In 1921, Moses became a Progressive councillor for Spitalfields East ward in the East End of London, replacing her father upon his death. She held the seat until standing down in 1934, when the ward returned Labour councillors. The Labour Party's failure to take the seat until then has been credited to Moses's personal popularity, which was reflected in her heading the polls in the ward by a substantial majority at every election. One of her colleagues suggested that her social work meant that many Jewish voters associated her more with her community work than her politics.

Moses unsuccessfully sought the Liberal nomination for the 1930 Whitechapel and St Georges by-election. The municipal election of 1931 had resulted in a hung council, with thirty Conservative-aligned Municipal Reform Party councillors, twenty-six Labour councillors and four independents including Moses. With the support of Municipal Reform Councillors, Moses narrowly defeated Labour's J. H. Hall to be elected as the first female Mayor of Stepney, and the first female Jewish mayor in the country. Labour opponents questioned her personal integrity, with some describing her as "Shylock" following her election.

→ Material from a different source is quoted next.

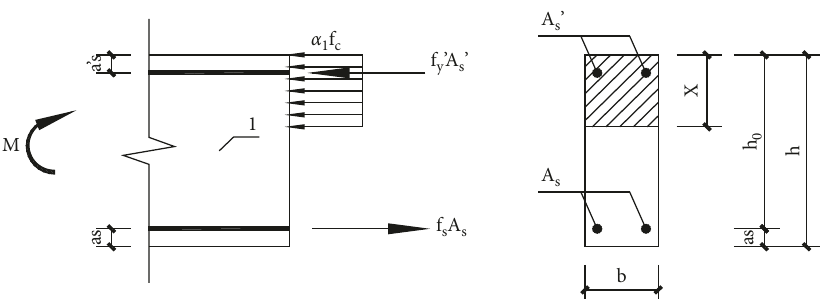
Figure 2: Calculation of flexural capacity of normal section of rectangular flexural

She supported the municipal provision of contraception for poor mothers, and in 1933 proposed a Jewish charitable solution for funding a housing programme. She opposed giving exceptions to Sunday trading laws for Jewish traders. She supported Henrietta Adler in condemning anti-immigrant housing policies of the Municipal Reform Party in 1932.

Moses's personal political style has been described as "crusading zeal".

== Women's rights ==
Moses was a member of the Jewish League for Women’s Suffrage, campaigned for the municipal provision of contraception for poor mothers, and supported women victims of domestic violence through her work as a magistrate. But she also argued that working mothers were causing the breakdown of family.

==Social work==
Moses was school manager for two local schools, and served on committees for local charities and the board of guardians, which was responsible for implementing the Poor Law. In 1922, she became the first female justice of the peace in Whitechapel. With Elsie Cohen, she co-founded the Brady Girls' Club in 1925, as a parallel to the older Brady Boys' Club, which was one of the first Jewish boys' clubs in the country.

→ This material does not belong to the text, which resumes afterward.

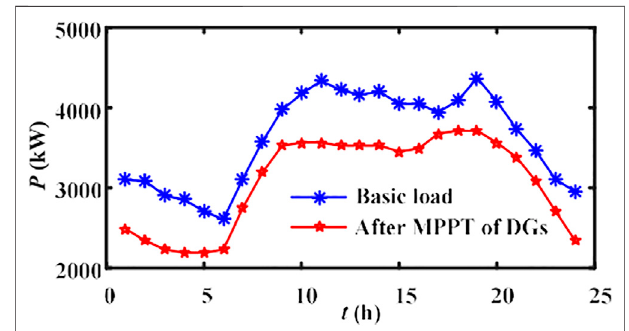
FIGURE 14 | Load curve after MPPT control of DGs.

During the First World War, Moses served as a nurse in the Voluntary Aid Detachment at Bancroft Hospital, now known as Mile End Hospital. In 1923 she successfully petitioned the Mile End Board of Guardians to provide culturally appropriate meals to Jewish patients at the hospital,

Moses was chief air raid officer for her neighbourhood throughout the Second World War. With thousands of homes destroyed during the Blitz, Moses opened up a hostel at the Brady Girls Club for 50 homeless girls, ensuring they received kosher food. In 1945, she was made an Officer of the Order of the British Empire for her bravery in the latter role.

Former Brady Girls have described Moses as "very stern, very upright". They also said she had a "softer, kinder side". She also believed delinquent children benefitted from a good beating by their fathers.

==Religion==
An observant Orthodox Jew, Moses served on the Board of Deputies representing New Synagogue on Stamford Hill—the first woman representing any constituent of the United Synagogue. In this role, she pushed for women's voting rights for the executive of the United Synagogue, succeeding in 1954. She was a founder member of the League of Jewish Women, later serving as president. She also served on the executives of the Jewish Board of Guardians and the Association of Jewish Youth. She was a member of the Jewish League for Woman Suffrage.

== In popular culture ==
Miriam Moses appeared on This Is Your Life in 1958.

== Death ==
Moses died on 24 June 1965 at Middlesex Hospital. In her obituary in the New Bradian they wrote: "To us in Brady she was very much more than a Warden of a building. She was Brady itself."